Thursday, September 9, 1999 Published at 16:36 GMT 17:36 UK
Fatal clashes at Lagos port
By BBC Lagos correspondent, Barnaby Phillips
The port in Nigeria's commercial capital, Lagos, has been paralysed following clashes between rival gangs that have left several people killed or injured.
The Lagos port - the most important in Nigeria - has been sealed off by heavily-armed riot police, who fired teargas and shots in the air to disperse crowds of dock workers.
The exact origins of the violence remain confused, but trade union officials blamed an armed gang of outside workers who invaded the port during the early hours of the morning.
A police officer said ten people had been arrested.
The Lagos port, which sprawls over an area of several square kilometres, has been at a standstill for much of Thursday.
Riot police have prevented thousands of workers from entering.
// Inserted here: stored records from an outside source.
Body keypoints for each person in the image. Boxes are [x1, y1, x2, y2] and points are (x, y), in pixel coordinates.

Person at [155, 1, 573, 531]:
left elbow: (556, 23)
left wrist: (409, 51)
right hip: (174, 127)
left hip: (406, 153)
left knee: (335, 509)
At one gate on the Tin Can Island, three corpses lay burning and abandoned by the roadside.
Workers said that at least ten people had been killed, but this was impossible to verify.
Vehicles ferried the injured out from the docks.
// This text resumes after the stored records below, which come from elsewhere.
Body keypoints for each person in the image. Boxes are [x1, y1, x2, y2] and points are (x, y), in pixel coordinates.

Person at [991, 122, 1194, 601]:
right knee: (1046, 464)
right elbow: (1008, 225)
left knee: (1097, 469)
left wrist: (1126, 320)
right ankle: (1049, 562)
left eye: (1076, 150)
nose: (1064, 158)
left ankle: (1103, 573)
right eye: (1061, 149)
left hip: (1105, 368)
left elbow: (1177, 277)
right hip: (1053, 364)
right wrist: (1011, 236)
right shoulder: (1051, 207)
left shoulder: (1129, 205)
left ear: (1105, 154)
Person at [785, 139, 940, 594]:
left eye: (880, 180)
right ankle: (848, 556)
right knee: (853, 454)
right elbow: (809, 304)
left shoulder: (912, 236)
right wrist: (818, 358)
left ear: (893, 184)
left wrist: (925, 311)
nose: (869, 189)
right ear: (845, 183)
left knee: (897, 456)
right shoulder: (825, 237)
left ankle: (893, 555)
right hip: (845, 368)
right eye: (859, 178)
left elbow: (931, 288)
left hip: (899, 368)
There are contradictory reports as to how the violence started, but competition for scarce employment in the port appears to be at the root of the problem.
Vital to economy
Police said that members of an extremist organization from the Yoruba ethnic group, known as the Odua People's Congress, were also involved.
Relations between the Odua People's Congress and the police in Lagos are very bad, and the police often blame them for civil disturbances.
The Lagos port is of vital economic importance to Nigeria's import-dependent economy.
It serves not only one of the largest cities in Africa but also a hinterland containing tens of millions of people.